= Charles Cowan (cricketer) =

Welsh-born English cricketer

Charles Frederick Roy Cowan (18 September 1883 – 22 March 1958) was a Welsh-born English cricketer who played first-class cricket in 27 matches for Warwickshire between 1909 and 1921, and in two matches for armed forces cricket teams in 1919. He was born at Glangrwyney, Crickhowell, Brecknockshire and died in hospital at Leamington Spa, Warwickshire.

Cowan was an amateur right-handed middle-order or opening batsman whose appearances in regular cricket were restricted by his career in the Royal Navy. He was educated at the Britannia Royal Naval College at Dartmouth, Devon, passing out in 1899. As a naval cadet, he was posted to HMS Crescent and then in 1902 as an acting sub-lieutenant to HMS Revenge, a pre-Dreadnought battleship. The following year he was deployed as a full sub-lieutenant to the depot ship HMS Orion, based in Malta, for operation on the torpedo boat destroyer HMS Seal and he was still there when promoted to full lieutenant in 1905. At the start of 1907, still lieutenant, he was sent to the newly commissioned HMS Hibernia, flagship of the North Atlantic Fleet, and then in 1911 he was posted to the refitted HMS Cumberland. By the end of the First World War, Cowan had reached the rank of Commander and was in charge of HMS Nairana, a converted ferry used to launch seaplanes which was deployed off the northern coast of Russia during the North Russia Campaign of UK involvement in the Russian Civil War. In retirement in 1928, he was promoted from the rank of Commander to Captain.

==Cricket career==
The announcement in The Times of Cowan's forthcoming marriage in June 1911 indicates that his family was at that stage living at Stratford-upon-Avon and he therefore qualified to play cricket for Warwickshire by residence; he also played club cricket for Leamington Cricket Club. He played first-class cricket for the first time in a single match in 1909, appeared in five more games in 1910 and then played six times in Warwickshire's unexpected County Championship-winning season of 1911. In these games, his single innings of more than 50 came against Lancashire in 1911, when he made an unbeaten 51. Naval duties and war then meant he disappeared from first-class cricket for eight seasons, but he reappeared for Warwickshire in the 1919 season and, although the county had one of its worst-ever seasons, finishing bottom of the County Championship, Cowan had some individual success as a batsman, though his highest innings of the year came in a first-class match for a combined Army and Navy side against a "Demobilised Officers XI", when he made 67 not out. There were further matches for Warwickshire in 1920 and 1921, when he occasionally captained the county side; in the match against Hampshire in 1920, he made 78 as an opening batsman and this was his highest first-class score, though it was of little avail in the face of a Hampshire first innings of 616 and Warwickshire lost by an innings.

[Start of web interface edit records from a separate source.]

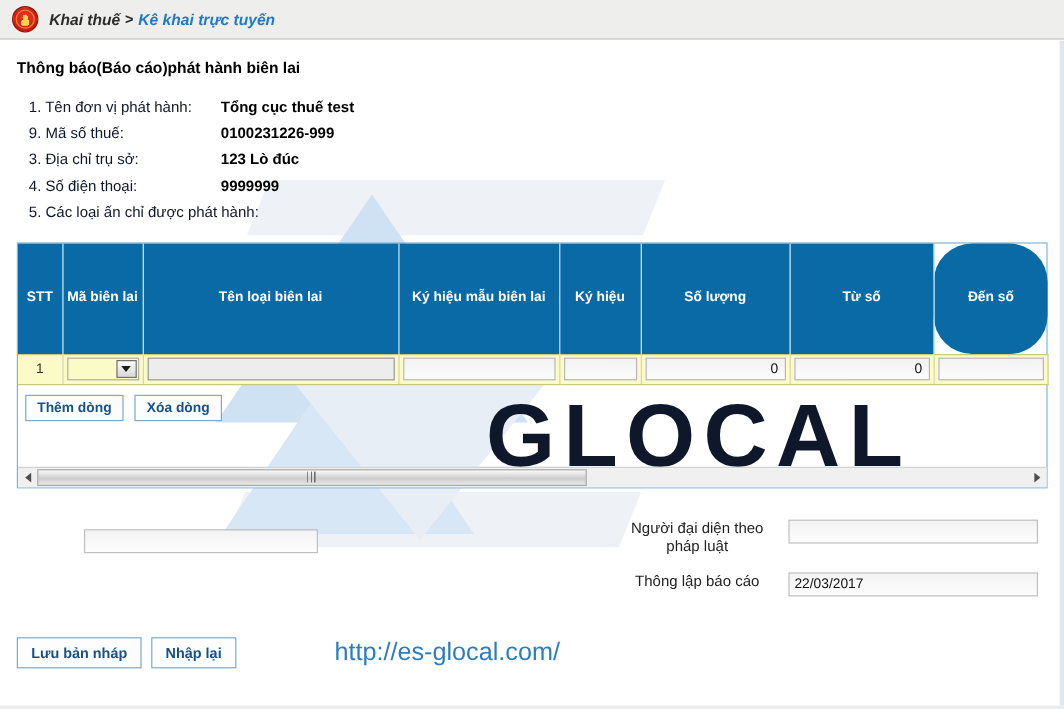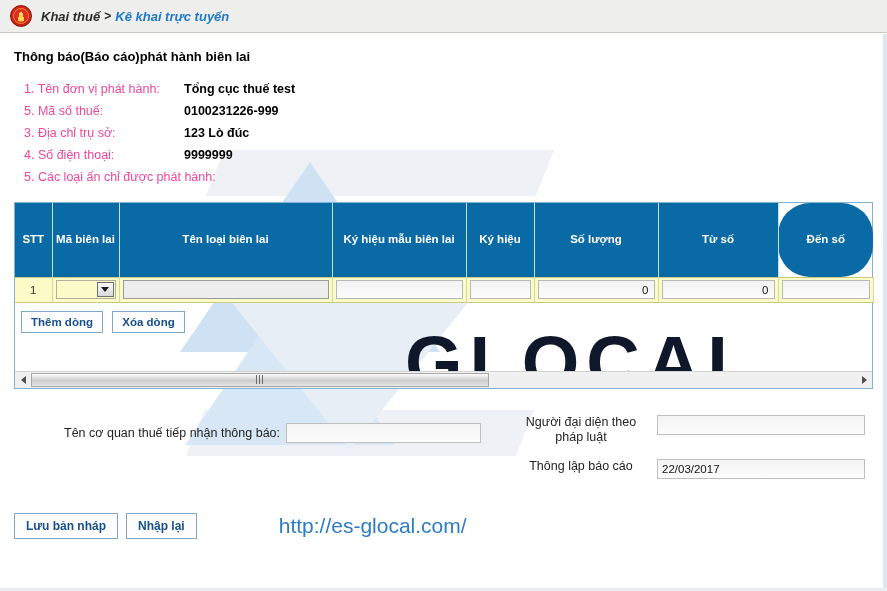--- a/index.html
+++ b/index.html
@@ -95,38 +95,38 @@
   #doc { position: relative; z-index: 2; padding: 0 14px; }
 
   #doc-title {
     text-align: left;
     font-weight: bold; font-size: 13px;
     margin: 16px 0 14px 0;
     color: #000;
   }
 
   .info-row { display: flex; align-items: center; height: 22px; }
-  .info-label { width: 170px; padding-left: 10px; font-size: 12.5px; color: #ec4899; }
+  .info-label { width: 170px; padding-left: 10px; font-size: 12.5px; color: #0f172a; }
   .info-value { font-weight: bold; font-size: 12.5px; color: #000; }
   .info-row.single .info-label { width: auto; }
 
   
   #grid-wrap {
     position: relative;
     margin-top: 14px;
     border: 1px solid #7fb4d4;
     background: transparent;
   }
   table.grid { width: 100%; border-collapse: collapse; table-layout: fixed; }
   table.grid th {
     background: #0a6aa6;
     color: #ffffff;
     font-size: 11.5px;
     font-weight: bold;
-    height: 74px;
+    height: 92px;
     vertical-align: middle;
     border-right: 1px solid #bfe0f2;
     padding: 2px 3px;
     line-height: 1.7;
   }
   table.grid th:last-child { border-right: none; border-radius: 32px; }
   table.grid td {
     background: #fbfbc8;
     height: 25px;
     border-right: 1px solid #d6d6a8;
@@ -306,21 +306,21 @@
 
 <div id="doc">
 
   <div id="doc-title">Thông báo(Báo cáo)phát hành biên lai</div>
 
   <div class="info-row">
     <div class="info-label">1. Tên đơn vị phát hành:</div>
     <div class="info-value">Tổng cục thuế test</div>
   </div>
   <div class="info-row">
-    <div class="info-label">5. Mã số thuế:</div>
+    <div class="info-label">9. Mã số thuế:</div>
     <div class="info-value">0100231226-999</div>
   </div>
   <div class="info-row">
     <div class="info-label">3. Địa chỉ trụ sở:</div>
     <div class="info-value">123 Lò đúc</div>
   </div>
   <div class="info-row">
     <div class="info-label">4. Số điện thoại:</div>
     <div class="info-value">9999999</div>
   </div>
@@ -399,21 +399,20 @@
           </div>
       </div>
       <div class="sb-arrow right">
           <i></i>
         </div>
     </div>
   </div>
 
   <div id="bottom">
     <div id="left-field">
-      <span class="fld-label">Tên cơ quan thuế tiếp nhận thông báo:</span>
       <input class="txt-input" type="text" value="" style="">
     </div>
 
     <div id="right-fields">
       <div class="rf-row">
         <div class="rf-label fld-label">Người đại diện theo pháp luật</div>
         <div class="rf-ctl">
           <input class="txt-input" type="text" value="" style="">
         </div>
       </div>

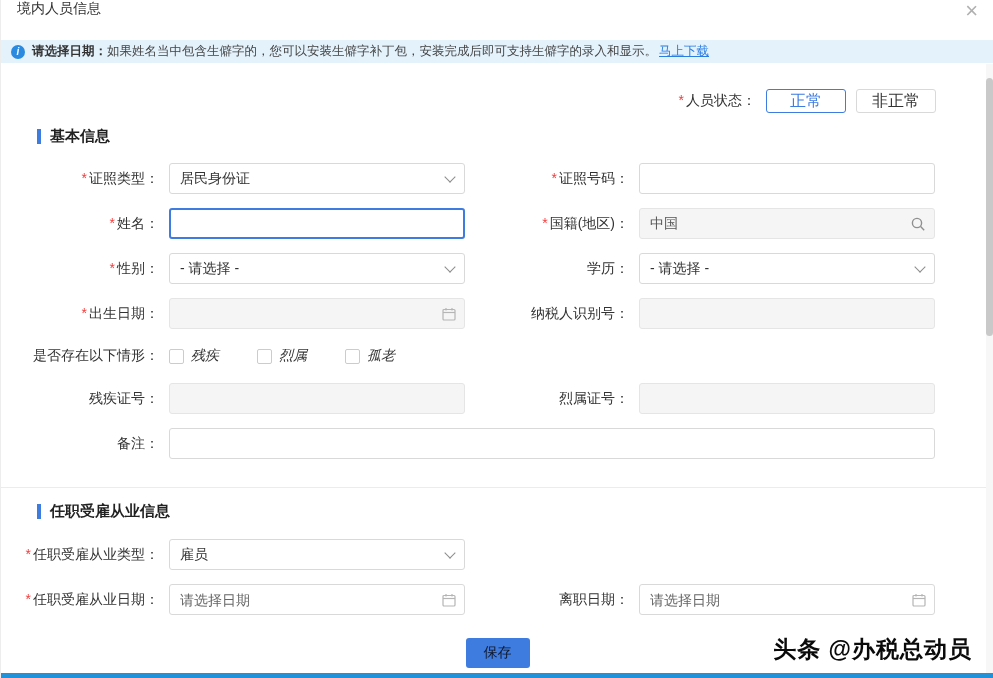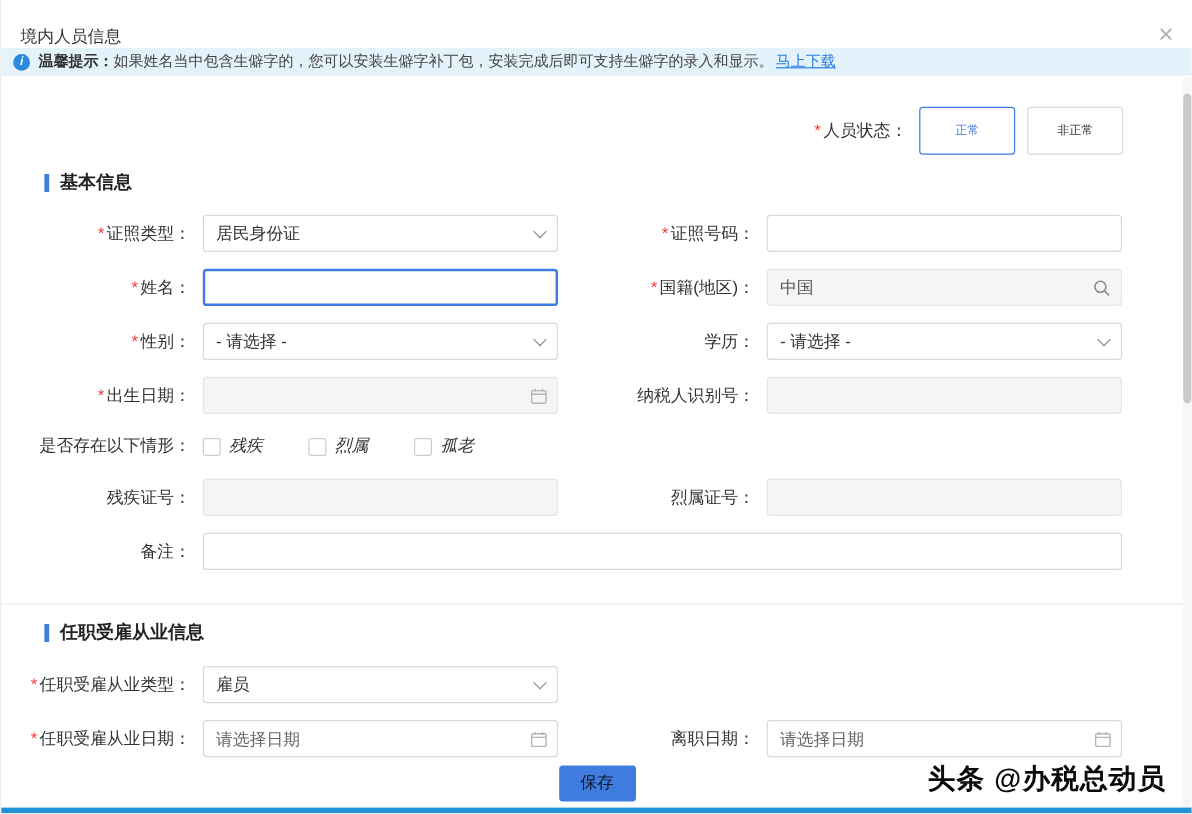--- a/index.html
+++ b/index.html
@@ -1,27 +1,27 @@
 <!DOCTYPE html>
 <html><head>
 <meta charset="utf-8">
 <style>
   html,body{margin:0;padding:0;}
   body{font-family:"Liberation Sans","DejaVu Sans",sans-serif;font-size:14px;color:#333;background:#fff;}
   .screen{position:relative;width:993px;height:678px;background:#fff;overflow:hidden;border-left:1px solid #ededed;border-right:1px solid #ededed;}
-  .titlebar{height:40px;display:flex;align-items:flex-end;justify-content:space-between;padding:0 16px;}
+  .titlebar{height:40px;display:flex;align-items:flex-start;justify-content:space-between;padding:0 16px;}
   .title{font-size:14px;color:#333;}
   .close{font-size:22px;color:#b0b0b0;cursor:pointer;line-height:1;user-select:none;}
   .notice{height:23px;background:#e4f2fc;display:flex;align-items:center;padding:0 10px;font-size:12.5px;color:#444;}
   .info-icon{width:14px;height:14px;border-radius:50%;background:#2a8ae0;color:#fff;font-size:10px;display:flex;align-items:center;justify-content:center;font-weight:bold;font-style:italic;flex:0 0 auto;margin-right:7px;}
   .notice b{font-weight:bold;color:#333;}
   .notice-link{color:#2a7de1;text-decoration:underline;cursor:pointer;margin-left:2px;}
   .status-row{display:flex;align-items:center;justify-content:flex-end;margin:26px 58px 0 0;gap:10px;}
   .star{color:#f23c3c;margin-right:2px;}
-  .status-btn{min-width:80px;height:40px;padding:0 12px;border:1px solid #d9d9d9;border-radius:3px;background:#fff;font-size:10px;color:#333;cursor:pointer;font-family:inherit;}
+  .status-btn{min-width:80px;height:24px;padding:0 12px;border:1px solid #d9d9d9;border-radius:3px;background:#fff;font-size:16px;color:#333;cursor:pointer;font-family:inherit;}
   .status-btn.active{border-color:#3e7ce0;color:#3e7ce0;}
   .section-header{display:flex;align-items:center;margin:14px 0 17px 36px;gap:9px;}
   .section-header.second{margin-bottom:18px;}
   .section-bar{width:4px;height:15px;background:#3e7ce0;flex:0 0 auto;}
   .section-title{font-weight:bold;font-size:15px;color:#222;}
   .frow{display:grid;grid-template-columns:168px 300px 170px 300px;align-items:center;margin-bottom:14px;}
   .flabel{text-align:right;padding-right:10px;font-size:14px;color:#333;white-space:nowrap;}
   .ctrl{position:relative;width:296px;height:31px;border:1px solid #d9d9d9;border-radius:3px;background:#fff;display:flex;align-items:center;padding:0 10px;font-size:14px;color:#333;box-sizing:border-box;}
   .ctrl input{border:none;outline:none;width:100%;font:inherit;color:#ef4444;background:transparent;padding:0 18px 0 0;}
   .ctrl input::placeholder{color:#666;opacity:1;}
@@ -48,21 +48,21 @@
 
 <div class="screen">
 
   <div class="titlebar">
     <span class="title">境内人员信息</span>
     <span class="close">×</span>
   </div>
 
   <div class="notice">
     <span class="info-icon">i</span>
-    <b>温馨提示：</b>
+    <b>请选择日期：</b>
     <span>如果姓名当中包含生僻字的，您可以安装生僻字补丁包，安装完成后即可支持生僻字的录入和显示。</span>
     <a class="notice-link">马上下载</a>
   </div>
 
   <div class="status-row">
     <span>
       <span class="star">*</span><span>人员状态：</span>
     </span>
     <button class="status-btn active">正常</button>
     <button class="status-btn">非正常</button>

Though Cowan did not play first-class cricket after 1921, he resumed his association with Warwickshire on his retirement from the Royal Navy, acting as captain of the second eleven in the Minor Counties Championship in the early 1930s and in other second eleven matches after Warwickshire had dropped out of the Minor Counties, through to 1936. He was also honorary treasurer of the Warwickshire club from 1942 until shortly before his death.

Outside cricket, he was a Justice of the Peace and a Deputy Lieutenant of Warwickshire.